• TO DO
Word for word, return the lines below from the first through the line that has "until pay-day.", dropping the pictures.

====== EXCERPTED RECORDS ======

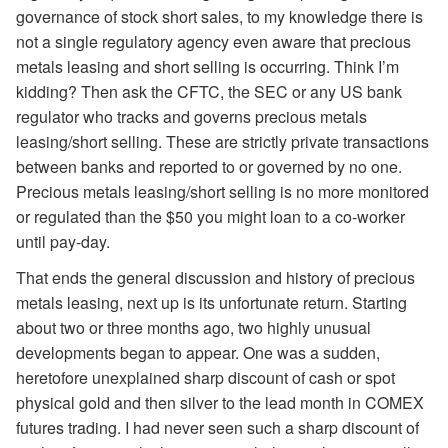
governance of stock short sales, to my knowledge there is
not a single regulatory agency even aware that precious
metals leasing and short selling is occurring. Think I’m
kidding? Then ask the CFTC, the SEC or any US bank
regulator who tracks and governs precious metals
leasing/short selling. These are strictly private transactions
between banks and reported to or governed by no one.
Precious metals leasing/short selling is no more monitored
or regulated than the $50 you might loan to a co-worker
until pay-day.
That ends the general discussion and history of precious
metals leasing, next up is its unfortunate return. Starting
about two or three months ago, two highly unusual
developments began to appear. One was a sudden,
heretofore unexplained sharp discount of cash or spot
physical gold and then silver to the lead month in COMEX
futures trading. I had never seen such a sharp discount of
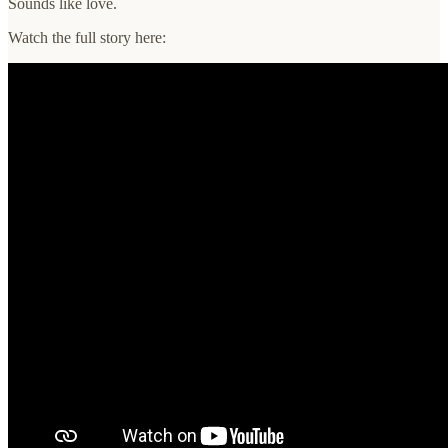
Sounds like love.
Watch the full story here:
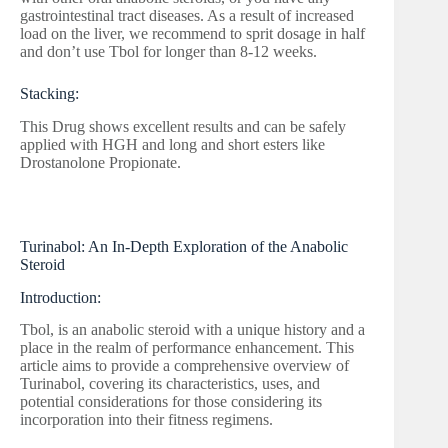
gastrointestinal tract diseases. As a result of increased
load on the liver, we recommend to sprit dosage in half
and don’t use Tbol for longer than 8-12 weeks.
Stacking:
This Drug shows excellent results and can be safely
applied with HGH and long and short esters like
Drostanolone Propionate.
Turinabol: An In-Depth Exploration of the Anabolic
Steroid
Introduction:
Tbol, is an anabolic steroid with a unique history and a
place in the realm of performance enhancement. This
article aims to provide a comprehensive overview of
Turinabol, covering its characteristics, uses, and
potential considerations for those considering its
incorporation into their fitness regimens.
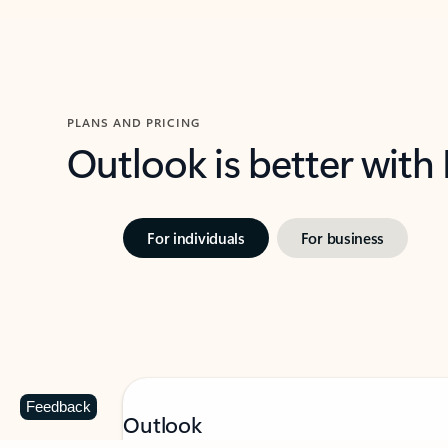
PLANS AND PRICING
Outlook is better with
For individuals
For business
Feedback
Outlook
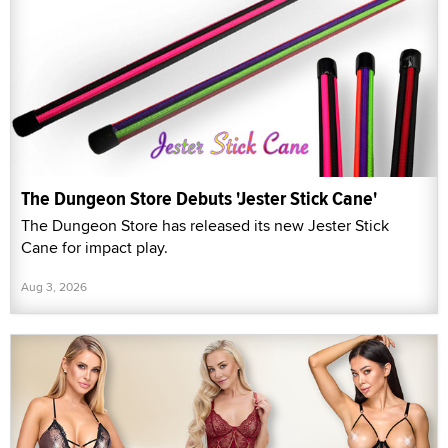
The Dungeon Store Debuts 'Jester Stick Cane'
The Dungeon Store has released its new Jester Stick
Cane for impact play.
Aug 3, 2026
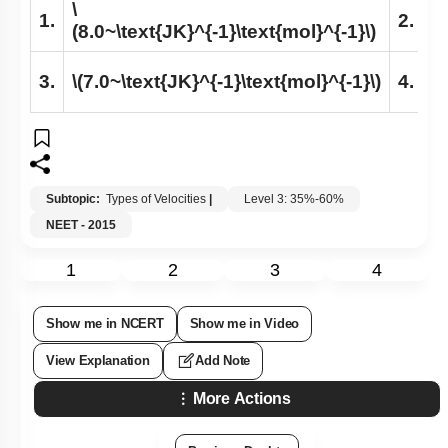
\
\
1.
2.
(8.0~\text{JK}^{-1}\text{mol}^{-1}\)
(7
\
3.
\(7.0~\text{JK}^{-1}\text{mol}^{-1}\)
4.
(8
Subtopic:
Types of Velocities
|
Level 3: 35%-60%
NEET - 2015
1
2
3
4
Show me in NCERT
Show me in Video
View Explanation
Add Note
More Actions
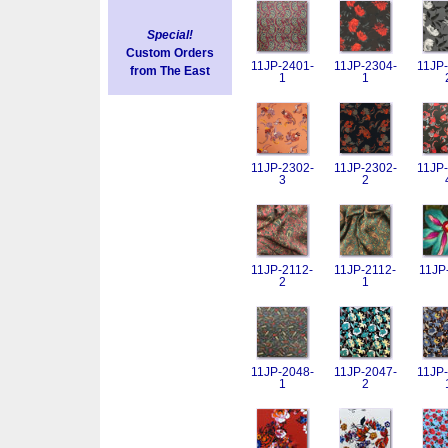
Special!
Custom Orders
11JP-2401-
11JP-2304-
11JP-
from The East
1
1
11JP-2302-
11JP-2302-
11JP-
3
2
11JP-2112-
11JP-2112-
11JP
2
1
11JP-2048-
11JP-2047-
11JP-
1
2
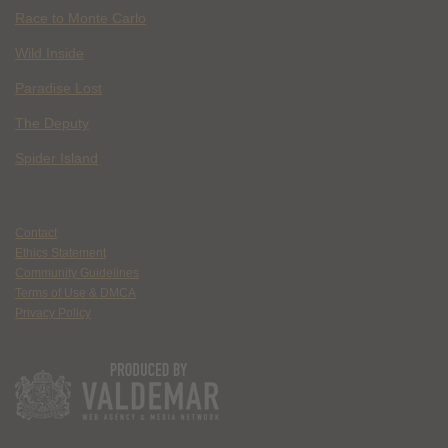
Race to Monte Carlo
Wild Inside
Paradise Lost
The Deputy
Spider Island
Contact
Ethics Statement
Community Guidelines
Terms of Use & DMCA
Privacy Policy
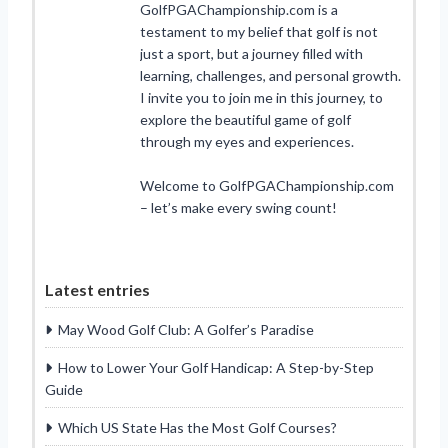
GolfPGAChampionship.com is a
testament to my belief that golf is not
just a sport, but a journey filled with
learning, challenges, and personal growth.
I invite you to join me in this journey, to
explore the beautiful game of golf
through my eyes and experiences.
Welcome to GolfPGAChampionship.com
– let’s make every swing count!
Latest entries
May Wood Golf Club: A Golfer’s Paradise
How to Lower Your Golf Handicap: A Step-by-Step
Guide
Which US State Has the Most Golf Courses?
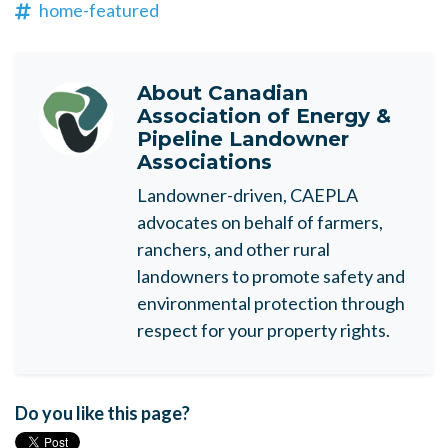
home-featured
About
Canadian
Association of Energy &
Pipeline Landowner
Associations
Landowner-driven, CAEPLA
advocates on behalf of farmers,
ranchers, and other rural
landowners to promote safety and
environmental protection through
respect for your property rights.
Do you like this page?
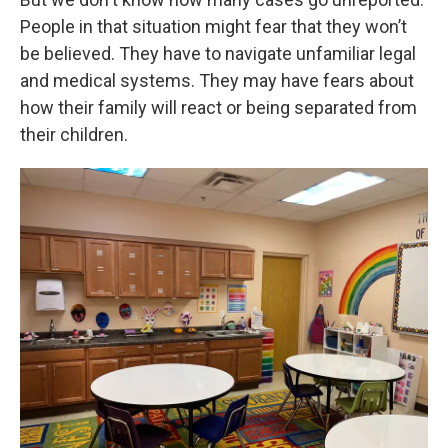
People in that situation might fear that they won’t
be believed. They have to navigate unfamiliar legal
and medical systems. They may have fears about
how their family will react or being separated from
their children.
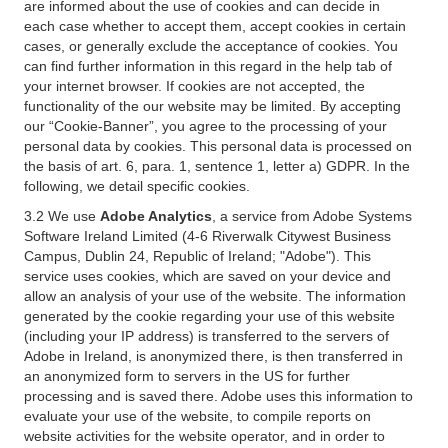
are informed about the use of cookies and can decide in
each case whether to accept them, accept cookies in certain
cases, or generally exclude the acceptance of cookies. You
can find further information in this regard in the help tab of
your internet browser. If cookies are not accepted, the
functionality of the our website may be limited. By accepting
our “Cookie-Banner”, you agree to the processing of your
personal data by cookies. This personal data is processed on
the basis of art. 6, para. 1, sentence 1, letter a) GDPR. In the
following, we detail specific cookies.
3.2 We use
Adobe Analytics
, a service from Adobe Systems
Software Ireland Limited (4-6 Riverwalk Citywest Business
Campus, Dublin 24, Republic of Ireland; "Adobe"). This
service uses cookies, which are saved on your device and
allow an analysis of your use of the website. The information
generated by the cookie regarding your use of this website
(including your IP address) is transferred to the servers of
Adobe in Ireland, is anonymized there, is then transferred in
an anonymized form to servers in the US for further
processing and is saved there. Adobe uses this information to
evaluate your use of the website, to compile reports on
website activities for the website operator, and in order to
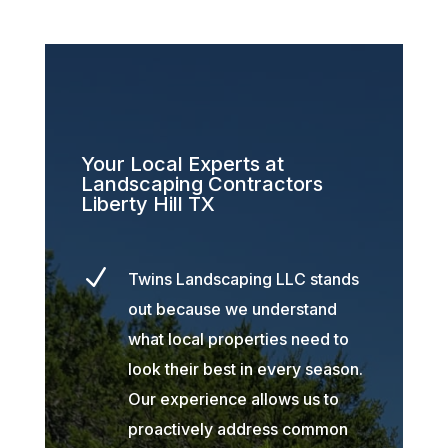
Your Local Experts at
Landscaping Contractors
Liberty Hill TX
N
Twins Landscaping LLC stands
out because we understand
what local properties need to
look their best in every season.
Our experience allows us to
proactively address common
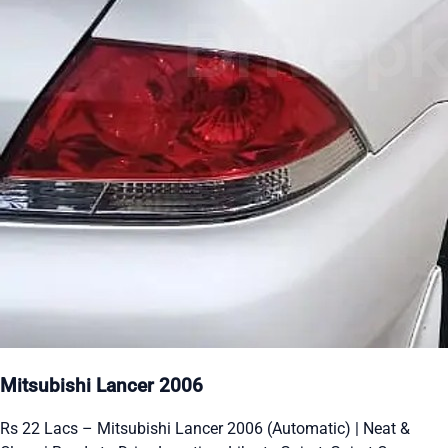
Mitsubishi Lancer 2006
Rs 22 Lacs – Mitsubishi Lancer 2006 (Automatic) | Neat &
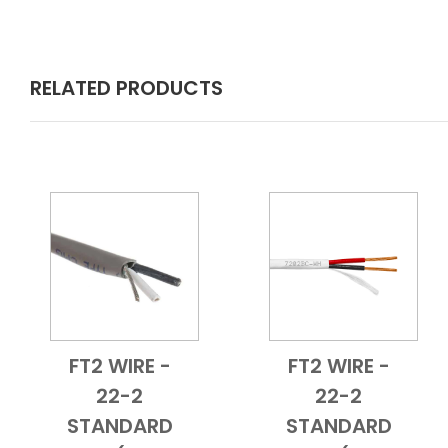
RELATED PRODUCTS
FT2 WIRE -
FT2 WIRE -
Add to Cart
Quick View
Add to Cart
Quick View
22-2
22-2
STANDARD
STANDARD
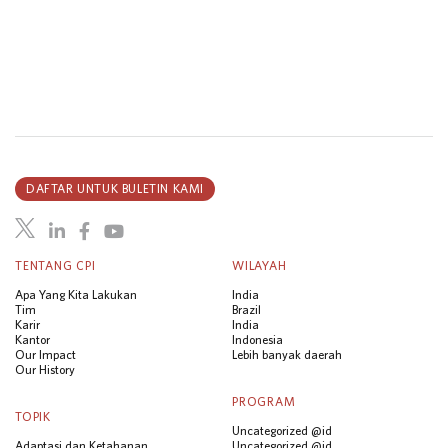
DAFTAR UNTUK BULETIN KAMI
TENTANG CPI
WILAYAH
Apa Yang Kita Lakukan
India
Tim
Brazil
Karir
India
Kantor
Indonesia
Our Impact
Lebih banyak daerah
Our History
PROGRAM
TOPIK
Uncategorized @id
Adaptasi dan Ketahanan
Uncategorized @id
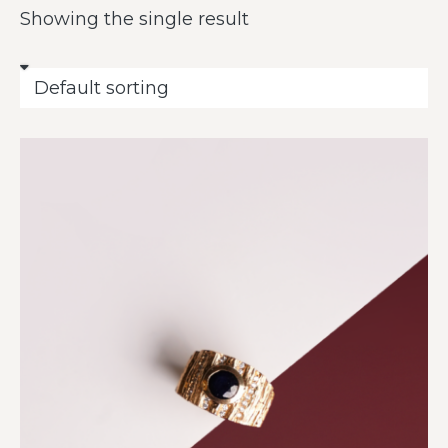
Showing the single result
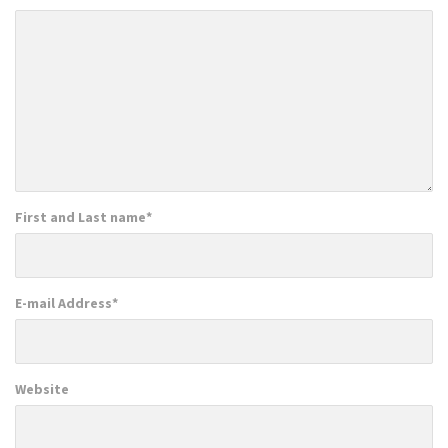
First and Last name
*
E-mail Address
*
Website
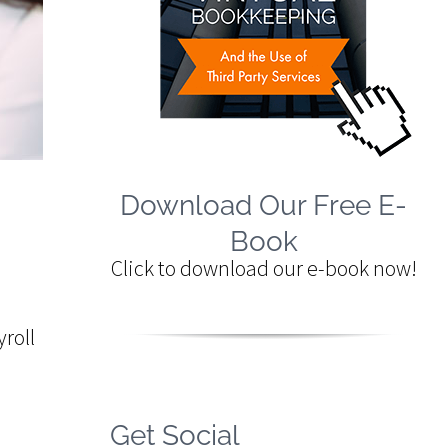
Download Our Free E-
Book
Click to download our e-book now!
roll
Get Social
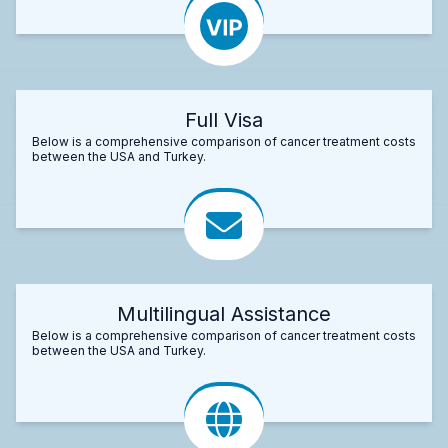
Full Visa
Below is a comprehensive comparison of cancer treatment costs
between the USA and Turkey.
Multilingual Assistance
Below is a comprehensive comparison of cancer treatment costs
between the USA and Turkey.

======

• SOLUTION TO THIS EXERCISE
governance of stock short sales, to my knowledge there is
not a single regulatory agency even aware that precious
metals leasing and short selling is occurring. Think I’m
kidding? Then ask the CFTC, the SEC or any US bank
regulator who tracks and governs precious metals
leasing/short selling. These are strictly private transactions
between banks and reported to or governed by no one.
Precious metals leasing/short selling is no more monitored
or regulated than the $50 you might loan to a co-worker
until pay-day.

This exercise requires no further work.